-- Data for this task follows --

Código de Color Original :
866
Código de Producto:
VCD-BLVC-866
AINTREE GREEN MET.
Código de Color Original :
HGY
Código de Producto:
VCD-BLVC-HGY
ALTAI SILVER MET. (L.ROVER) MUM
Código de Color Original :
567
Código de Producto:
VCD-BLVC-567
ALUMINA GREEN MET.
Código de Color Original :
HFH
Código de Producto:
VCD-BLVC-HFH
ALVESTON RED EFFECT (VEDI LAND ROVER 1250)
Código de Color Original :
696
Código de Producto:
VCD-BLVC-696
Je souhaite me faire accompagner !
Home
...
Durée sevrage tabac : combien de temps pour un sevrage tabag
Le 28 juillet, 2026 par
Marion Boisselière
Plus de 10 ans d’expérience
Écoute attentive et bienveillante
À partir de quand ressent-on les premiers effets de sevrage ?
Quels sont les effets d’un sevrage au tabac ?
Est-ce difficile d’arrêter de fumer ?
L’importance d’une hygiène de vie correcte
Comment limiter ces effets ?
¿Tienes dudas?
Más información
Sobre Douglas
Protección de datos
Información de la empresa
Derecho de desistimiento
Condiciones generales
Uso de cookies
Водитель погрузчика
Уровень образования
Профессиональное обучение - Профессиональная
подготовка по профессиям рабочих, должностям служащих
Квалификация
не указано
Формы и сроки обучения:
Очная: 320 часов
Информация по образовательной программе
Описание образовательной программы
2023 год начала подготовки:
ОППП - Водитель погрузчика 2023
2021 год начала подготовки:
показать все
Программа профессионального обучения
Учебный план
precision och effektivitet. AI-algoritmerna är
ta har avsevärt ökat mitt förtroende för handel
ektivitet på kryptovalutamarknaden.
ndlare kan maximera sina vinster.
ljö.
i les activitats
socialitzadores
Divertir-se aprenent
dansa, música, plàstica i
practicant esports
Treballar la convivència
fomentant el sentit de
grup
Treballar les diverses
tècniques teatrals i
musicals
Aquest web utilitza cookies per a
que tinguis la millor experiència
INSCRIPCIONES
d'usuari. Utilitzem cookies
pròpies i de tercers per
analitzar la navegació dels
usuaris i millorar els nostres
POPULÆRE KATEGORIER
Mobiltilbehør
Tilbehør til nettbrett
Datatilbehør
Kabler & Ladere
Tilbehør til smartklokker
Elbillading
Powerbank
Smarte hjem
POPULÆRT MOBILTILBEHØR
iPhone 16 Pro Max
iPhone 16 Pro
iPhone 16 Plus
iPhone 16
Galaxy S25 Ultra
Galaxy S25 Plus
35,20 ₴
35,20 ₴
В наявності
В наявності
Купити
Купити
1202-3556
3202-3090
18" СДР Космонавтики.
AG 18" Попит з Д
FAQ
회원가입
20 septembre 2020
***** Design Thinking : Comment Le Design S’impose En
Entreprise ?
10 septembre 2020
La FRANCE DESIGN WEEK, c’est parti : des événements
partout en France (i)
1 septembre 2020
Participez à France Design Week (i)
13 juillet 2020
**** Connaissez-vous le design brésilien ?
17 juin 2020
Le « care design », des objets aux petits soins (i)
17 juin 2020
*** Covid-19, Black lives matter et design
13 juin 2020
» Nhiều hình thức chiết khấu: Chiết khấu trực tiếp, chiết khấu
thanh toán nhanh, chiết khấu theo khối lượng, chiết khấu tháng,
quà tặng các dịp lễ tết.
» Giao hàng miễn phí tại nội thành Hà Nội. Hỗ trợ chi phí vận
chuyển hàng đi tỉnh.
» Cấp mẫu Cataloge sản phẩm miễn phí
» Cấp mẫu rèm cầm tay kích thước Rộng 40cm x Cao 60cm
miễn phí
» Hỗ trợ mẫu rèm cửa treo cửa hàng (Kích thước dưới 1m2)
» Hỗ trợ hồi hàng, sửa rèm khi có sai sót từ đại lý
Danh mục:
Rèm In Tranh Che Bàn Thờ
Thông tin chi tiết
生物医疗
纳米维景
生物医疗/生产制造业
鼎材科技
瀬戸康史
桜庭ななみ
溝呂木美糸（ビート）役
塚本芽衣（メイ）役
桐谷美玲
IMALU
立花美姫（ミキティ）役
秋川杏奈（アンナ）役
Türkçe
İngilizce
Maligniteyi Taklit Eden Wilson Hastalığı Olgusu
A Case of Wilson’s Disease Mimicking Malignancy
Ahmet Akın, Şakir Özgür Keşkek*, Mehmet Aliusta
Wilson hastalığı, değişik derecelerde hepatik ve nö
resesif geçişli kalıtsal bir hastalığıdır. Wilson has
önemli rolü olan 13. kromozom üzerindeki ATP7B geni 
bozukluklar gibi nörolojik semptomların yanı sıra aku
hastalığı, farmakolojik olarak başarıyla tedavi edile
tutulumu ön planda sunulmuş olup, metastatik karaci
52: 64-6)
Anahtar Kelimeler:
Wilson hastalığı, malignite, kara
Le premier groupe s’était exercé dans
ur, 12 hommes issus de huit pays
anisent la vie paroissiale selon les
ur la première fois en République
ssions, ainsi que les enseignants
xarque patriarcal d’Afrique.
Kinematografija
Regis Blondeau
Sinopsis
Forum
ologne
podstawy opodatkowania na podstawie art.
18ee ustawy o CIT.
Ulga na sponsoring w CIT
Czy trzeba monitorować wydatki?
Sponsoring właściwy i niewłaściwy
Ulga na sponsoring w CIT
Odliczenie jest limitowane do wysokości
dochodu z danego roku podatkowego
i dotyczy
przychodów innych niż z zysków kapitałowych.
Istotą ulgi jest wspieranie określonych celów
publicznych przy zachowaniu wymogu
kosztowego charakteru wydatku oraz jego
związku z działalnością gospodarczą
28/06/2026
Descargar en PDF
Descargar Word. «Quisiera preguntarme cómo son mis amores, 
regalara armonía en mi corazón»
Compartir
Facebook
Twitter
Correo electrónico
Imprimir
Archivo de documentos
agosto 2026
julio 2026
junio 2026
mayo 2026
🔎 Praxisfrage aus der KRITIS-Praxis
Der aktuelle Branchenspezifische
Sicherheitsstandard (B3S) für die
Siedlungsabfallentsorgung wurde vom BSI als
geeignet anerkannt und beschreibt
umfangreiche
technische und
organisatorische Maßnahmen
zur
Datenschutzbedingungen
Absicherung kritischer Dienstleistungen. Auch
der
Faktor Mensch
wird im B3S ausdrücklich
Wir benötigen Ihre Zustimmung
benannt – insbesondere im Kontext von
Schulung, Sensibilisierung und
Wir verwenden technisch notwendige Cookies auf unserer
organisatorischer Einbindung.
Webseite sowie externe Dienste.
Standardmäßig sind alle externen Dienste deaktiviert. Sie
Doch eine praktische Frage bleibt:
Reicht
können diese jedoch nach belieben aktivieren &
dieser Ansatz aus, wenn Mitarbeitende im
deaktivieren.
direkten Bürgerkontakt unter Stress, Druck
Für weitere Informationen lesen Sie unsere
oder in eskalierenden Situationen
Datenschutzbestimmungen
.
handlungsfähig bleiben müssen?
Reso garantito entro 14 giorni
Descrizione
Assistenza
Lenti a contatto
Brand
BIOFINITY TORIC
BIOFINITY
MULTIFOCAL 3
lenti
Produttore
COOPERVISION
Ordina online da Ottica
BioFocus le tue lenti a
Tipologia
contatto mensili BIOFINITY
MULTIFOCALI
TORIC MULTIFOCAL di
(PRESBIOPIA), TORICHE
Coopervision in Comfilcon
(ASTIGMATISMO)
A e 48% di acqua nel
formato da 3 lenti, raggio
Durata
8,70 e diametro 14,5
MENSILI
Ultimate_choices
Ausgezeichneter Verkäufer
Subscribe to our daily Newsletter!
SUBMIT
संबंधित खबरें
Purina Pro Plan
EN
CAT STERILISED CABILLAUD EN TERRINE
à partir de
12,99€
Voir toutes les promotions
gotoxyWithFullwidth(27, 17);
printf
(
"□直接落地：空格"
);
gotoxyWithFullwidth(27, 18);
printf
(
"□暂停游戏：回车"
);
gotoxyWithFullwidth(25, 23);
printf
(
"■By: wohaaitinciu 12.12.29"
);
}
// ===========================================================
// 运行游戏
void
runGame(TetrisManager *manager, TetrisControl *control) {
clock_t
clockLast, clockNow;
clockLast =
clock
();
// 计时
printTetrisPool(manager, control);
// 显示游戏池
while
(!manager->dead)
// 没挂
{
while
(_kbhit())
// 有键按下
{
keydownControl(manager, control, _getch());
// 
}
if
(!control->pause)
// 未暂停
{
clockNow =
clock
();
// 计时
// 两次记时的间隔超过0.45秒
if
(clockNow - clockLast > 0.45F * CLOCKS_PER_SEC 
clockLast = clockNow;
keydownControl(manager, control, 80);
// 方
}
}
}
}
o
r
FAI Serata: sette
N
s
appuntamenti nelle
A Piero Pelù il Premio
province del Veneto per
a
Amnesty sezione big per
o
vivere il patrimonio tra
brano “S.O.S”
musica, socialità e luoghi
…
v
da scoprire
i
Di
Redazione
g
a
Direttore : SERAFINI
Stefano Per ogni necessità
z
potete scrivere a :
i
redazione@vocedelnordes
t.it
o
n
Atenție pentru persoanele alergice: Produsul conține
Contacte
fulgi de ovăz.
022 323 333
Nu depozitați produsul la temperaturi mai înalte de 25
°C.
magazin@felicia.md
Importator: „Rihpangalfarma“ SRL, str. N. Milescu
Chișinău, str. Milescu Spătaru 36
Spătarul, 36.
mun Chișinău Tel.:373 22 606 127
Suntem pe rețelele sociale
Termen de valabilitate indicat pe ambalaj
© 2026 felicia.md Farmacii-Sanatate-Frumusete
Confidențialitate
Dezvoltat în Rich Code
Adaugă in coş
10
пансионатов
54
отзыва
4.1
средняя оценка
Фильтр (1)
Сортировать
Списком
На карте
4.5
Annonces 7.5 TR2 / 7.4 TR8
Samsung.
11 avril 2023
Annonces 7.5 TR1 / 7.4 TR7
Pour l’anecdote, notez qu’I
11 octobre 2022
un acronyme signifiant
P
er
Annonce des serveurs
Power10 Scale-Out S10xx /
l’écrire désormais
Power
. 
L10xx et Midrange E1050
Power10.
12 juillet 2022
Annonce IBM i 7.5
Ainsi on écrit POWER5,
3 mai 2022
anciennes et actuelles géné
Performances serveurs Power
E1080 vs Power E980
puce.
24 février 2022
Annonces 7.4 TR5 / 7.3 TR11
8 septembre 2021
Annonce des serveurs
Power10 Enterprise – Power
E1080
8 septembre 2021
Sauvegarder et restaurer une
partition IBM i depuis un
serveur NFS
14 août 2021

-- Data for this task concluded --

Assignment:
Rewrite the rows from the start through the line containing "VCD-BLVC-HFH", with "Código de Producto" swapped for "Código de Artículo" and nothing else changed.

Response to the task:
Código de Color Original :
866
Código de Artículo:
VCD-BLVC-866
AINTREE GREEN MET.
Código de Color Original :
HGY
Código de Artículo:
VCD-BLVC-HGY
ALTAI SILVER MET. (L.ROVER) MUM
Código de Color Original :
567
Código de Artículo:
VCD-BLVC-567
ALUMINA GREEN MET.
Código de Color Original :
HFH
Código de Artículo:
VCD-BLVC-HFH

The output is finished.